By Danielle Nye
ASNU’s first Town Hall of the year took place October 4, focusing on the Caf and the Aerie. The panel included ASNU President Stephano Musa, Food Services Director Ali Hamze and NU’s Chief Financial Officer John Jordan.
Musa opened up the discussion by providing Hamze with information from a student poll about satisfaction with the Caf. The main change students wanted to see was a larger variety of food, specifically on the weekends, as well as more fruit. When asked if there was a possibility of resolving this issue, Hamze mentioned the variety of foods already offered, and the changes that have taken place since the previous school year. The addition of seasoning, specials at the Grille, and peanut-free peanut butter were all based on requests, according to Hamze.
As far as variety on weekends, there has been the addition of the Tossed section being open for Saturday lunch and Sunday dinner; the only line not open on weekends is the World Fare line (i.e., the burrito/taco station during lunches on the weekdays). Other students complained about the poor hours windows on the weekends; however, Jordan stated that in order to extend these hours, they would have to increase the room and board rate by 4%. One student suggested taking a poll about preferred weekend Caf hours and then shifting the hours to accommodate the majority. Hamze and Jordan both agreed they would look into this.
Regarding the original question, Musa asked if there was a possibility of changes being made due to high demand from students. “I don’t have an answer right now,” Hamze said, and Jordan added that making changes is a process that takes time. Hamze provided more details about the variety of options now provided at the Caf, such as the new six-week menu cycle – rather than the previous four-week cycle – which now allows more options, as well as “premium nights” every Tuesday, which provide a special item not usually on the menu, such as s’mores or soft pretzels. Hamze has also worked with the chef to bring more variety to the World Fare line, including more diverse foods like Chinese, Lebanese, Greek, and Mexican.
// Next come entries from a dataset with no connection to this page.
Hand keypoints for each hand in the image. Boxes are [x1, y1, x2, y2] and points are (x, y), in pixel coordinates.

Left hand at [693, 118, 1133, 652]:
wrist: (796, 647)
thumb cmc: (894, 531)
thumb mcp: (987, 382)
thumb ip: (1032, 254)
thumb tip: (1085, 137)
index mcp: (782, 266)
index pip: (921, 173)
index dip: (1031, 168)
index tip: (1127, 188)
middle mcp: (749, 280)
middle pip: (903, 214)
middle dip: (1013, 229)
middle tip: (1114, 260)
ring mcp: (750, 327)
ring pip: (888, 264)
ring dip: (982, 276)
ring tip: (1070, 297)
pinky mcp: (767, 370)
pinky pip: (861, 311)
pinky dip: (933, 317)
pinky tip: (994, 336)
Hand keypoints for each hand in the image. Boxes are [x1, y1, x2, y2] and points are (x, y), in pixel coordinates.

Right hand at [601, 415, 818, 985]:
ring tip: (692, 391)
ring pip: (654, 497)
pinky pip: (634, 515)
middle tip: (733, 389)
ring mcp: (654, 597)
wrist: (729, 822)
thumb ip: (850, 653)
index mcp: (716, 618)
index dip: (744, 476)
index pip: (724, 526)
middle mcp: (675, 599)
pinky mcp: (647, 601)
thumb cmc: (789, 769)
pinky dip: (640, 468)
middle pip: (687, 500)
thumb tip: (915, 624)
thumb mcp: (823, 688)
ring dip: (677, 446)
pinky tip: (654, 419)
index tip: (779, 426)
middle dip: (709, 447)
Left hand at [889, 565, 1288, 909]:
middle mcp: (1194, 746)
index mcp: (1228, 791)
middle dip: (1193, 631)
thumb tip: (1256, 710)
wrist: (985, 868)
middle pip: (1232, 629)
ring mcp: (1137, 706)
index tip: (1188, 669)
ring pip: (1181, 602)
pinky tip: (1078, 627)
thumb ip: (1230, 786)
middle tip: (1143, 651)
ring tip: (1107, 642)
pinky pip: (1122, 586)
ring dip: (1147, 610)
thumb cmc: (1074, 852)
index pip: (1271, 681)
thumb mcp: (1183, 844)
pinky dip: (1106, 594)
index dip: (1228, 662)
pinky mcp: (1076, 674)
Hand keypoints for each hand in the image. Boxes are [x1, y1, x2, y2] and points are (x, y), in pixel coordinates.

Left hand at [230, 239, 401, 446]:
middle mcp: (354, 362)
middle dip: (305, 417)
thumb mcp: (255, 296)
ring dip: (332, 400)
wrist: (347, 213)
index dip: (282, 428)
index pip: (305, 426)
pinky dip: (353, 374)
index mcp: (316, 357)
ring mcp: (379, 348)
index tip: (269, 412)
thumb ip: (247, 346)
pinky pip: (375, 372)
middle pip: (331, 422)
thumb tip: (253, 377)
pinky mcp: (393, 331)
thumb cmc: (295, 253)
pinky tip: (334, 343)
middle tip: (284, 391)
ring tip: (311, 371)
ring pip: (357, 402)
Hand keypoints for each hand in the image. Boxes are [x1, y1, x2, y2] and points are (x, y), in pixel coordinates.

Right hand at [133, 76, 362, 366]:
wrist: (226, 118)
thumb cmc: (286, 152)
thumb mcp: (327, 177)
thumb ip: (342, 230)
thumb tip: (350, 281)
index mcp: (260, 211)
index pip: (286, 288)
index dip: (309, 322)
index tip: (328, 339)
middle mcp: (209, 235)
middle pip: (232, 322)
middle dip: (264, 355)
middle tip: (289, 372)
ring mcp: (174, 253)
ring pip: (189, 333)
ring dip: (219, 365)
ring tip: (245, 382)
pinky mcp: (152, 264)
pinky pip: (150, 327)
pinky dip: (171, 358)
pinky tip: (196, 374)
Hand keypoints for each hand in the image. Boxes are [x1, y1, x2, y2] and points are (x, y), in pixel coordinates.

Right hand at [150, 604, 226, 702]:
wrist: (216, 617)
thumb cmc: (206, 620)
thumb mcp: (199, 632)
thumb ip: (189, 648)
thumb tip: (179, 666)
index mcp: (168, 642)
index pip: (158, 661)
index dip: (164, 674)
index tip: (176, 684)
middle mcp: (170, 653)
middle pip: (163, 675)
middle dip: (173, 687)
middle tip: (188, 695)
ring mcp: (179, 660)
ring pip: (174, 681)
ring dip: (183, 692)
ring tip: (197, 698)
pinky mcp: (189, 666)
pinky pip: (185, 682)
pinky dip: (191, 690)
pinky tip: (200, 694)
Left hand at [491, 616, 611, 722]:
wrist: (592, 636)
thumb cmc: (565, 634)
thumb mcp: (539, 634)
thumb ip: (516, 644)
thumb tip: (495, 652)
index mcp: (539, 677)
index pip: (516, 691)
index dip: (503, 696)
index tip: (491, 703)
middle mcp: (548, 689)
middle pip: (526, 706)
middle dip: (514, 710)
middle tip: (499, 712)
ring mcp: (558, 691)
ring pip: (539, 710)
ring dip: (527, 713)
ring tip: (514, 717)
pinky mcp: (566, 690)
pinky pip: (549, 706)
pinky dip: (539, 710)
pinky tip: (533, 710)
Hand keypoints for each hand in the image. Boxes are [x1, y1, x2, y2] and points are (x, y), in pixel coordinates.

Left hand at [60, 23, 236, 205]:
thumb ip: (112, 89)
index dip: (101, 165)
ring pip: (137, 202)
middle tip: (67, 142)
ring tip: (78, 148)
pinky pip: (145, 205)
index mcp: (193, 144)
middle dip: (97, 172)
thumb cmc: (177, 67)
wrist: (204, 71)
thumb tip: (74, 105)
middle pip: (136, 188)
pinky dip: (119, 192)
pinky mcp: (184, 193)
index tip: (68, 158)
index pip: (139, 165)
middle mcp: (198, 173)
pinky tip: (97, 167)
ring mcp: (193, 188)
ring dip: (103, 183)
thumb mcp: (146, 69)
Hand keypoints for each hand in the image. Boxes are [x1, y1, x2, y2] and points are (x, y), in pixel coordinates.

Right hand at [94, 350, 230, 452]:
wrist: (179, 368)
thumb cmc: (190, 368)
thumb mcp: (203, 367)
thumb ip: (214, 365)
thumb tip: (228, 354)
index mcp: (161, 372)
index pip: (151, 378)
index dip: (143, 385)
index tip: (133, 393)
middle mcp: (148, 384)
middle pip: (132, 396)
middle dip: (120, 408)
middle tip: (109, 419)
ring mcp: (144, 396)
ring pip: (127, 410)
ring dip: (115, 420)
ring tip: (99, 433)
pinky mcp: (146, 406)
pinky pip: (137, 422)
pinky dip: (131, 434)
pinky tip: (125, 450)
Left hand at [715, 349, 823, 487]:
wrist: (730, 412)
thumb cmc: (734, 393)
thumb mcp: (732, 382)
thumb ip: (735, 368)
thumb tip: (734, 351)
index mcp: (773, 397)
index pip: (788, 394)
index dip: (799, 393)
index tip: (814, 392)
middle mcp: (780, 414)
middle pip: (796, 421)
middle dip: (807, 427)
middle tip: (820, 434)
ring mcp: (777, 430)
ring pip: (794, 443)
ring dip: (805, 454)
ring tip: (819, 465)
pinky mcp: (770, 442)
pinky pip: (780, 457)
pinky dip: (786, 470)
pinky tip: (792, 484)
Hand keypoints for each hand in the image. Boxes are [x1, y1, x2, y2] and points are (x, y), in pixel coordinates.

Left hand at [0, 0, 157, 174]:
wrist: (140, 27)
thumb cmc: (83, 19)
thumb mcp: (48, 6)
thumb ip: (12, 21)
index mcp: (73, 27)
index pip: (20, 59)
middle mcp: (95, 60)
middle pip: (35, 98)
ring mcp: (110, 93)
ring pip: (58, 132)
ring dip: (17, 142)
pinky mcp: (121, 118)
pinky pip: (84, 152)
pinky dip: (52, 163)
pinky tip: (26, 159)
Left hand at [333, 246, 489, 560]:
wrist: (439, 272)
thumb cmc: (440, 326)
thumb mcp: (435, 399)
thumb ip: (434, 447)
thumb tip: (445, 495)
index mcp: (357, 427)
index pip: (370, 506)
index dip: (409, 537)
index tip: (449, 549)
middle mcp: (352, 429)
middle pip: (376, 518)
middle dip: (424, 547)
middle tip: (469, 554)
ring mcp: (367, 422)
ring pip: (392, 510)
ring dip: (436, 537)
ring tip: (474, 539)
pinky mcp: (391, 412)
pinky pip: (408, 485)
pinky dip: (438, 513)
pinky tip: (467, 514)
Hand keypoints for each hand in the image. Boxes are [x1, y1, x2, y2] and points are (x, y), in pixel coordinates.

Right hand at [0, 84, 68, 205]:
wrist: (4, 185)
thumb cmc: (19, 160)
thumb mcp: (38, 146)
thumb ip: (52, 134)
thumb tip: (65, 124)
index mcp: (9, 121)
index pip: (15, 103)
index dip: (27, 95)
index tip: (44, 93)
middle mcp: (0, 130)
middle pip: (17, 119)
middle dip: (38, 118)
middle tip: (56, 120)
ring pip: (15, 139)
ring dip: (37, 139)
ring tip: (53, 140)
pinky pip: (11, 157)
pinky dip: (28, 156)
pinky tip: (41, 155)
One student asked what students with severe allergies should do to better navigate the Caf, as not all allergens are listed. She requested that a list of every ingredient in each dish be displayed by the food, so others could determine whether or not the food was safe to ingest. Hamze explained this would have to wait until the end of the first six-week cycle, but that he could eventually print out labels for each food after the cycle. He told the audience about an instance where a student was allergic to the oil used at the Grille, and they provided a single fryer with olive oil specifically for this student.
While student opinions continue to vary regarding Caf food and hours, ASNU’s Town Hall meeting showed that Hamze and Jordan are pleased with current progress but are open to working with students towards further improvements.